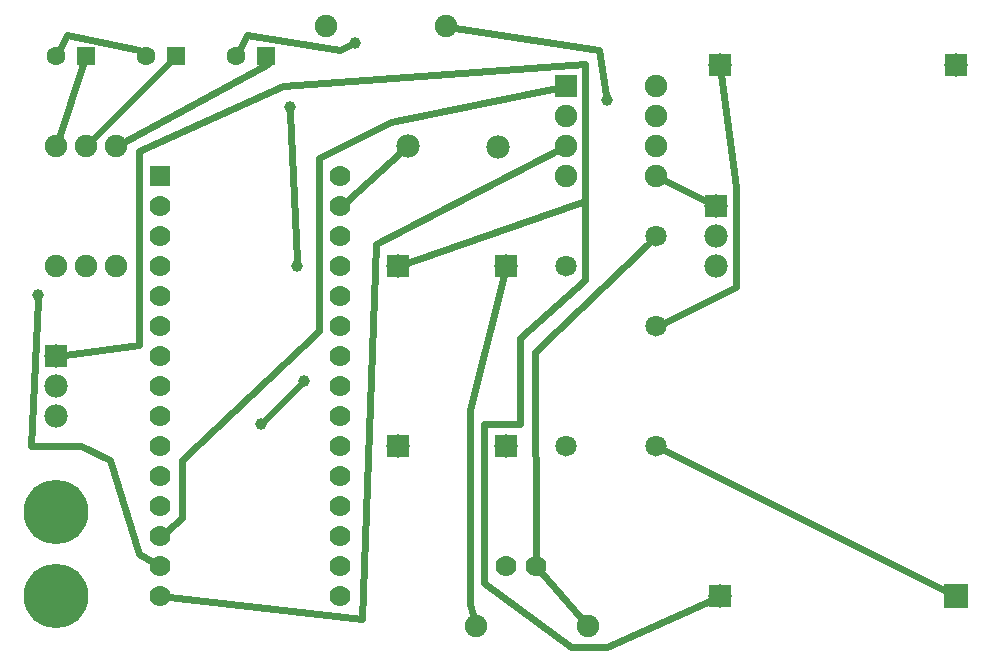
<source format=gbl>
G04 MADE WITH FRITZING*
G04 WWW.FRITZING.ORG*
G04 DOUBLE SIDED*
G04 HOLES PLATED*
G04 CONTOUR ON CENTER OF CONTOUR VECTOR*
%ASAXBY*%
%FSLAX23Y23*%
%MOIN*%
%OFA0B0*%
%SFA1.0B1.0*%
%ADD10C,0.070000*%
%ADD11C,0.062992*%
%ADD12C,0.075000*%
%ADD13C,0.078000*%
%ADD14C,0.075118*%
%ADD15C,0.071181*%
%ADD16C,0.215056*%
%ADD17C,0.039370*%
%ADD18R,0.069972X0.070000*%
%ADD19R,0.062992X0.062992*%
%ADD20R,0.080000X0.080000*%
%ADD21R,0.078000X0.078000*%
%ADD22R,0.075000X0.075000*%
%ADD23R,0.077806X0.077630*%
%ADD24C,0.024000*%
%ADD25R,0.001000X0.001000*%
%LNCOPPER0*%
G90*
G70*
G54D10*
X492Y1646D03*
X492Y1546D03*
X492Y1446D03*
X492Y1346D03*
X492Y1246D03*
X492Y1146D03*
X492Y1046D03*
X492Y946D03*
X492Y846D03*
X492Y746D03*
X492Y646D03*
X492Y546D03*
X492Y446D03*
X492Y346D03*
X492Y246D03*
X1092Y1646D03*
X1092Y1546D03*
X1092Y1446D03*
X1092Y1346D03*
X1092Y1246D03*
X1092Y1146D03*
X1092Y1046D03*
X1092Y946D03*
X1092Y846D03*
X1092Y746D03*
X1092Y646D03*
X1092Y546D03*
X1092Y446D03*
X1092Y346D03*
X1092Y246D03*
G54D11*
X544Y2046D03*
X446Y2046D03*
X844Y2046D03*
X746Y2046D03*
X244Y2046D03*
X146Y2046D03*
G54D12*
X244Y1346D03*
X244Y1746D03*
X144Y1346D03*
X144Y1746D03*
X344Y1346D03*
X344Y1746D03*
G54D13*
X2357Y246D03*
X3144Y246D03*
X2357Y2018D03*
X3145Y2018D03*
G54D12*
X1844Y1946D03*
X2144Y1946D03*
X1844Y1846D03*
X2144Y1846D03*
X1844Y1746D03*
X2144Y1746D03*
X1844Y1646D03*
X2144Y1646D03*
G54D13*
X2344Y1546D03*
X2344Y1446D03*
X2344Y1346D03*
G54D12*
X1444Y2146D03*
X1044Y2146D03*
G54D14*
X1918Y146D03*
X1544Y146D03*
G54D15*
X1844Y1346D03*
X1844Y746D03*
X2144Y746D03*
X2144Y1446D03*
X2144Y1146D03*
G54D10*
X1745Y346D03*
X1644Y346D03*
G54D13*
X144Y1046D03*
X144Y946D03*
X144Y846D03*
G54D16*
X144Y246D03*
X144Y528D03*
G54D13*
X1644Y1346D03*
X1284Y1346D03*
X1284Y746D03*
X1644Y746D03*
X1318Y1746D03*
X1618Y1745D03*
G54D17*
X84Y1252D03*
X924Y1876D03*
X948Y1348D03*
X1980Y1900D03*
X1140Y2092D03*
X828Y820D03*
X972Y964D03*
G54D18*
X492Y1646D03*
G54D19*
X544Y2046D03*
X844Y2046D03*
X244Y2046D03*
G54D20*
X3145Y247D03*
G54D21*
X2357Y247D03*
X2357Y2018D03*
X3144Y2018D03*
G54D22*
X1844Y1946D03*
G54D21*
X2344Y1546D03*
X144Y1046D03*
G54D23*
X1285Y746D03*
X1644Y746D03*
X1645Y1346D03*
X1285Y1346D03*
G54D24*
X2170Y1633D02*
X2318Y1560D01*
D02*
X236Y2021D02*
X153Y1773D01*
D02*
X852Y2020D02*
X852Y2020D01*
X852Y2020D02*
X370Y1760D01*
D02*
X525Y2027D02*
X265Y1766D01*
D02*
X1762Y326D02*
X1893Y175D01*
D02*
X2118Y1421D02*
X1740Y1060D01*
X1740Y1060D02*
X1744Y372D01*
D02*
X2361Y1988D02*
X2412Y1612D01*
X2412Y1612D02*
X2412Y1276D01*
X2412Y1276D02*
X2177Y1162D01*
D02*
X467Y361D02*
X420Y388D01*
X420Y388D02*
X324Y700D01*
X324Y700D02*
X228Y748D01*
X228Y748D02*
X60Y748D01*
X60Y748D02*
X83Y1233D01*
D02*
X514Y465D02*
X564Y508D01*
X564Y508D02*
X564Y700D01*
X564Y700D02*
X1020Y1132D01*
X1020Y1132D02*
X1020Y1708D01*
X1020Y1708D02*
X1260Y1828D01*
X1260Y1828D02*
X1816Y1940D01*
D02*
X174Y1050D02*
X420Y1084D01*
X420Y1084D02*
X420Y1732D01*
X420Y1732D02*
X900Y1948D01*
X900Y1948D02*
X1908Y2020D01*
X1908Y2020D02*
X1908Y1564D01*
X1908Y1564D02*
X1313Y1356D01*
D02*
X2330Y234D02*
X1980Y76D01*
X1980Y76D02*
X1860Y76D01*
X1860Y76D02*
X1572Y292D01*
X1572Y292D02*
X1572Y820D01*
X1572Y820D02*
X1692Y820D01*
X1692Y820D02*
X1692Y1108D01*
X1692Y1108D02*
X1908Y1300D01*
X1908Y1300D02*
X1908Y1564D01*
D02*
X925Y1857D02*
X947Y1367D01*
D02*
X1473Y2142D02*
X1956Y2068D01*
X1956Y2068D02*
X1977Y1919D01*
D02*
X521Y243D02*
X1164Y172D01*
X1164Y172D02*
X1212Y1420D01*
X1212Y1420D02*
X1819Y1733D01*
D02*
X1637Y1317D02*
X1524Y868D01*
X1524Y868D02*
X1524Y220D01*
X1524Y220D02*
X1534Y183D01*
D02*
X1114Y1565D02*
X1296Y1726D01*
D02*
X758Y2070D02*
X780Y2116D01*
X780Y2116D02*
X1092Y2068D01*
X1092Y2068D02*
X1123Y2084D01*
D02*
X158Y2070D02*
X180Y2116D01*
X180Y2116D02*
X420Y2068D01*
X420Y2068D02*
X426Y2064D01*
D02*
X3118Y260D02*
X2177Y730D01*
D02*
X841Y834D02*
X959Y951D01*
G54D25*
D02*
G04 End of Copper0*
M02*
</source>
=-=-=-=-=
**Job item**
Which of the lines above include the string "FRITZING"? Pick them out and copy them.

**Solution to the exercise**
G04 MADE WITH FRITZING*
G04 WWW.FRITZING.ORG*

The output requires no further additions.